Recently, a delegation from a Central Iowa rural broadband cooperative met with members of Iowa’s congressional delegation in Washington, D.C., to discuss the impact small communications providers make.
Partner Communications Cooperative joined more than 500 rural telecom representatives from across the United States for educational briefings about emerging rules and regulations and other industry issues. A PCC delegation also met with staff members of Iowa’s congressmen.
“It is imperative that we go to DC and communicate the reality of the cost of serving rural low density areas,” PCC manager Don Jennings said. “Joining our cooperatives’ efforts together gives us a bigger voice to communicate our message.”
PCC director Don Feld urged the congressional delegates to help small rural telecoms continue to provide the services their communities need at affordable rates by ensuring reforms do not deter future broadband investment in rural Iowa. The broadband cooperative has deployed next-generation “fiber to the home” technology in its Kellogg exchange, but has been forced to slow further deployment as a result of FCC reforms.
Partner Communications provides more than 5,000 connections of internet, video and voice service to members within its 324 square mile operating area, which includes Baxter and Kellogg in Jasper County.

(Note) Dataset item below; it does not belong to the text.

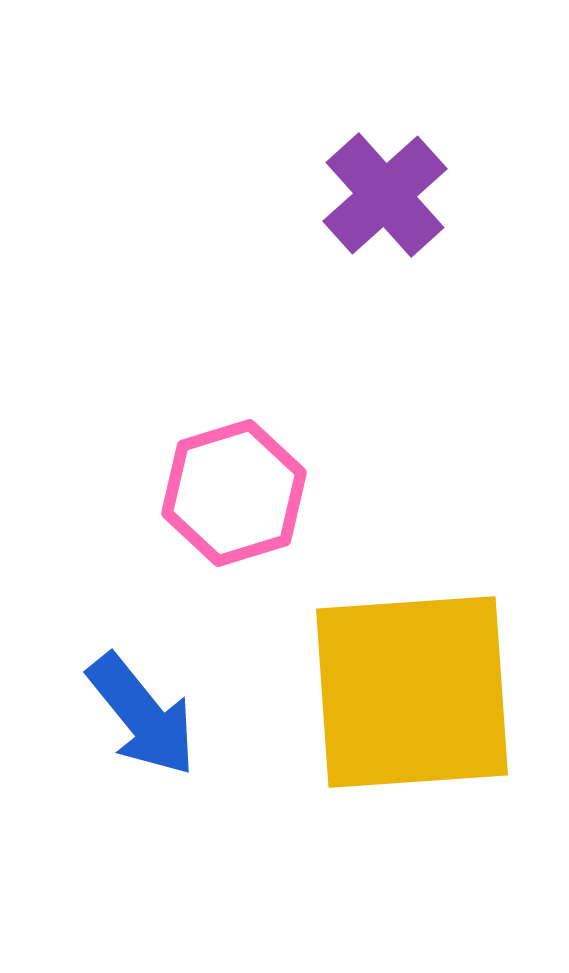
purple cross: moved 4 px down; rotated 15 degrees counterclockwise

Cuts to the Universal Service Fund have put existing investment in rural broadband at risk, PCC advisory board member Kevin Gifford said. Those cuts also “discourage future investment in new broadband-capable networks” by companies that serve low-population density markets, such as rural Jasper County, he added.
Partner Communications director Harlan Quick noted the importance of broadband for rural business development and growth. It also brings education, public safety, telemedicine and other opportunities to rural consumers, he said.